All of the above said, I do support a Global Minimum Wage in three different senses: literally as well as in terms of industry and circumstance.

Minimum wage requirements should be worked into any international trade deals; demanding that a developing country set a national minimum wage as one price for access to the American consumer market will not only offset the impact of any such trade deals on American workers, but also encourage a middle class in that developing country which will in turn encourage democracy and stability, not to mention create a larger market for American exports.

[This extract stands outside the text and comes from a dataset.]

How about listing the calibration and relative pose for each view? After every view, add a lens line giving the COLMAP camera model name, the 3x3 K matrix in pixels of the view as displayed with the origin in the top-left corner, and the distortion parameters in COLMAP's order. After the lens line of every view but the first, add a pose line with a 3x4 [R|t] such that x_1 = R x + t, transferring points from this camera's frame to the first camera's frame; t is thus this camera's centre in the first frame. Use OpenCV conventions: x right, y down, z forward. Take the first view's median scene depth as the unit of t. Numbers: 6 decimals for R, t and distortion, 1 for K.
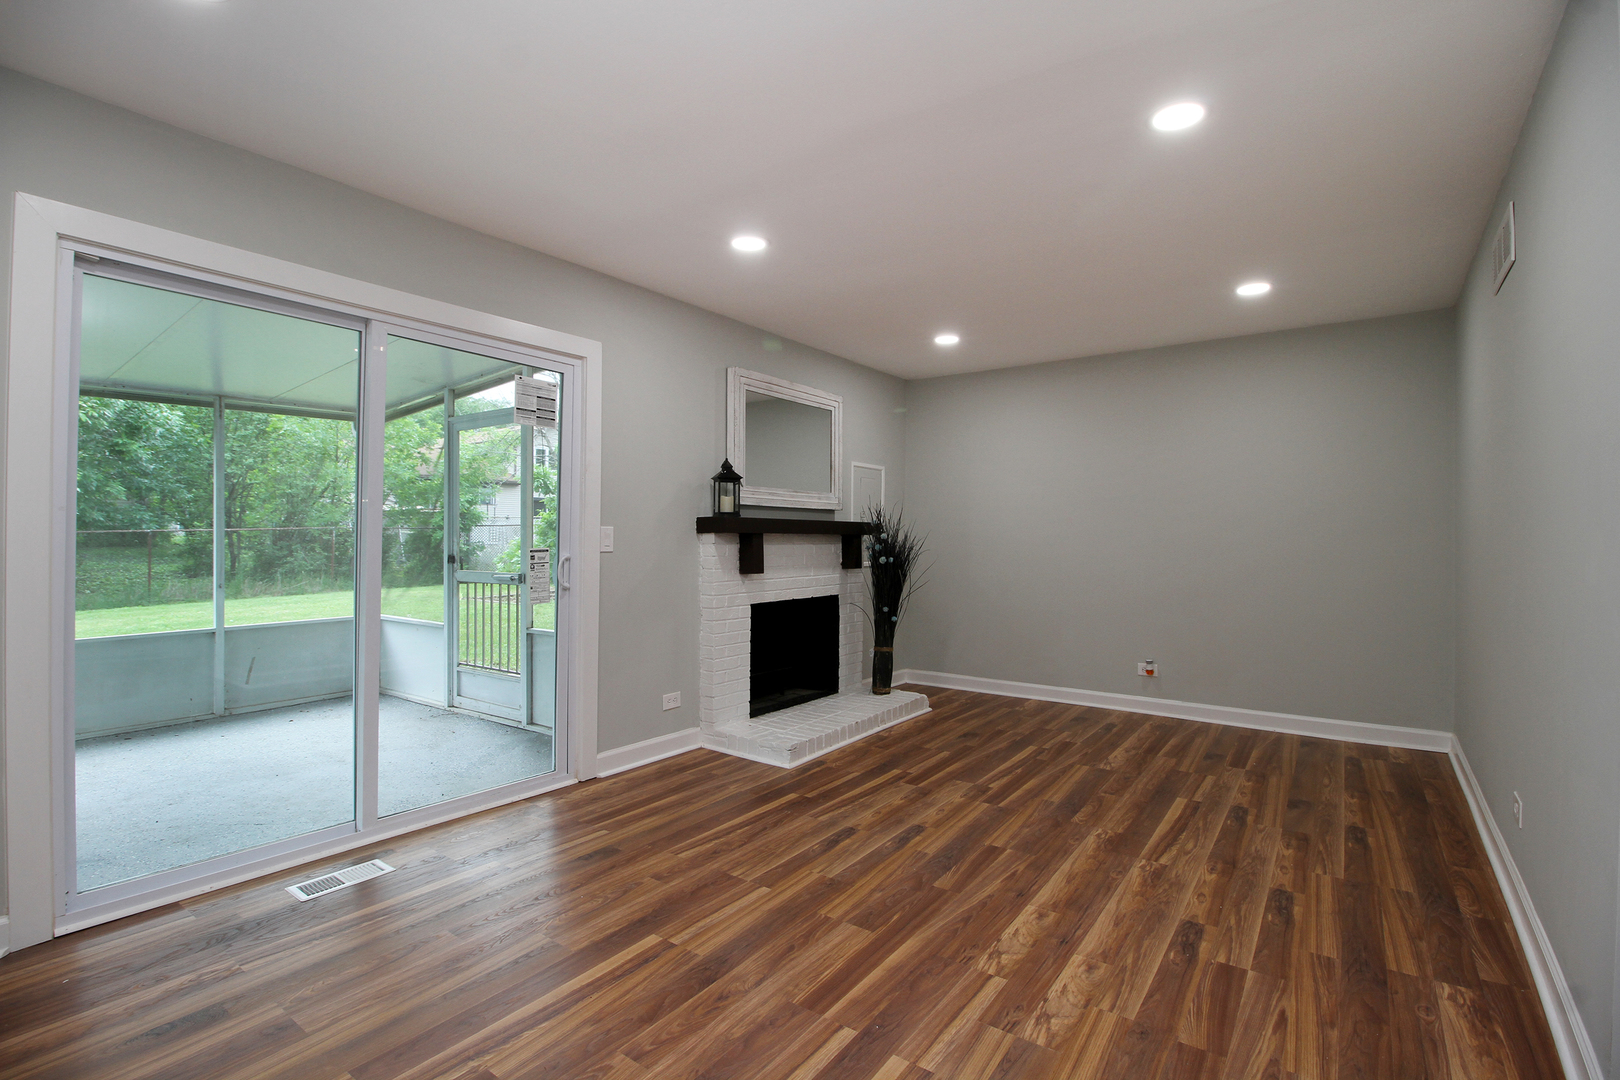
lens RADIAL K [[751.8, 0, 813.9], [0, 751.8, 533.7], [0, 0, 1]] dist [0.001681, -0.010602]
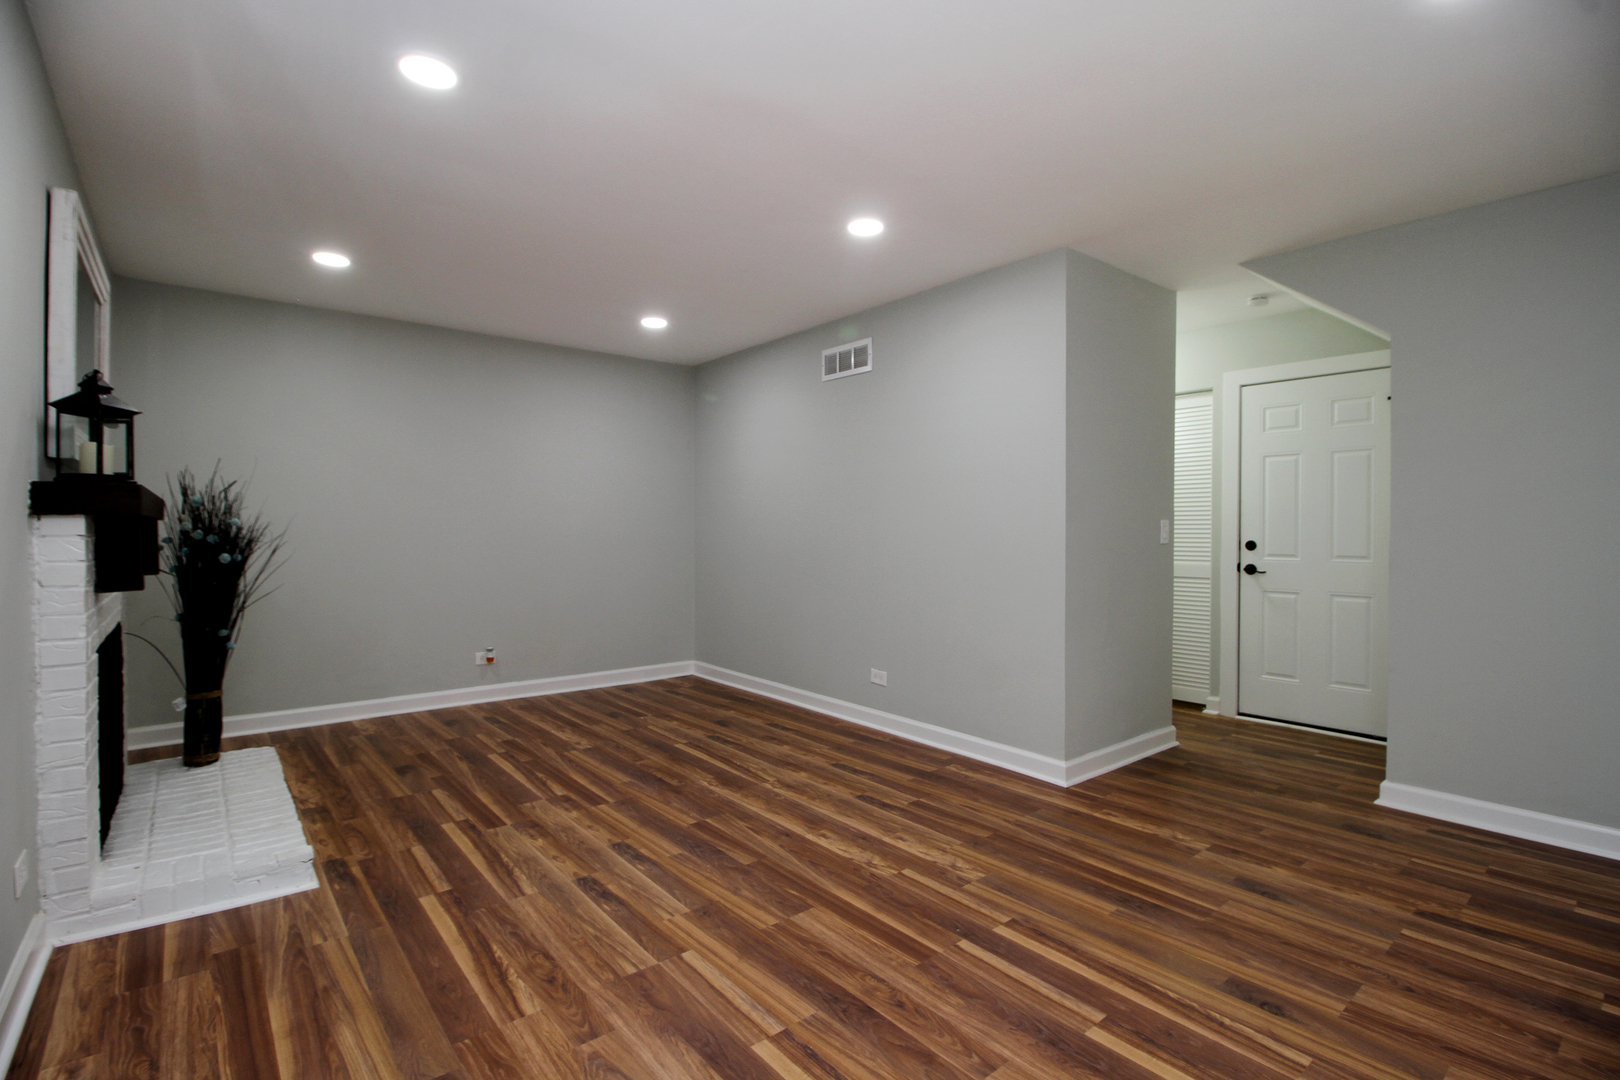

I also believe tipped workers should be paid the same as everyone else; I've experienced first-hand how tipped workers making just a few dollars an hour in non-tip wages can be taken advantage of by being assigned work which doesn't directly generate tips.

Finally, I believe a Global Minimum Wage should be applied across all circumstances, including to our prison population. Aside from the fact that allowing prison wages of only a few cents an hour creates a perverse incentive to lock people up if only because it's all that much cheaper, paying prisoners at least $7.50 an hour provides more funds for restitution to victims, more funds for the support of families left on the outside (thus decreasing the need for social services), more funds for trust funds which can give newly-released prisoners a source of support and stability upon release, and decreases the economic competition slave labor poses to Colorado businesses whose employees aren't wearing orange (think of the "pie" scene in The Shawshank Redemption).

If the Thirteenth Amendment needs to be amended to apply the above common sense, then so be it.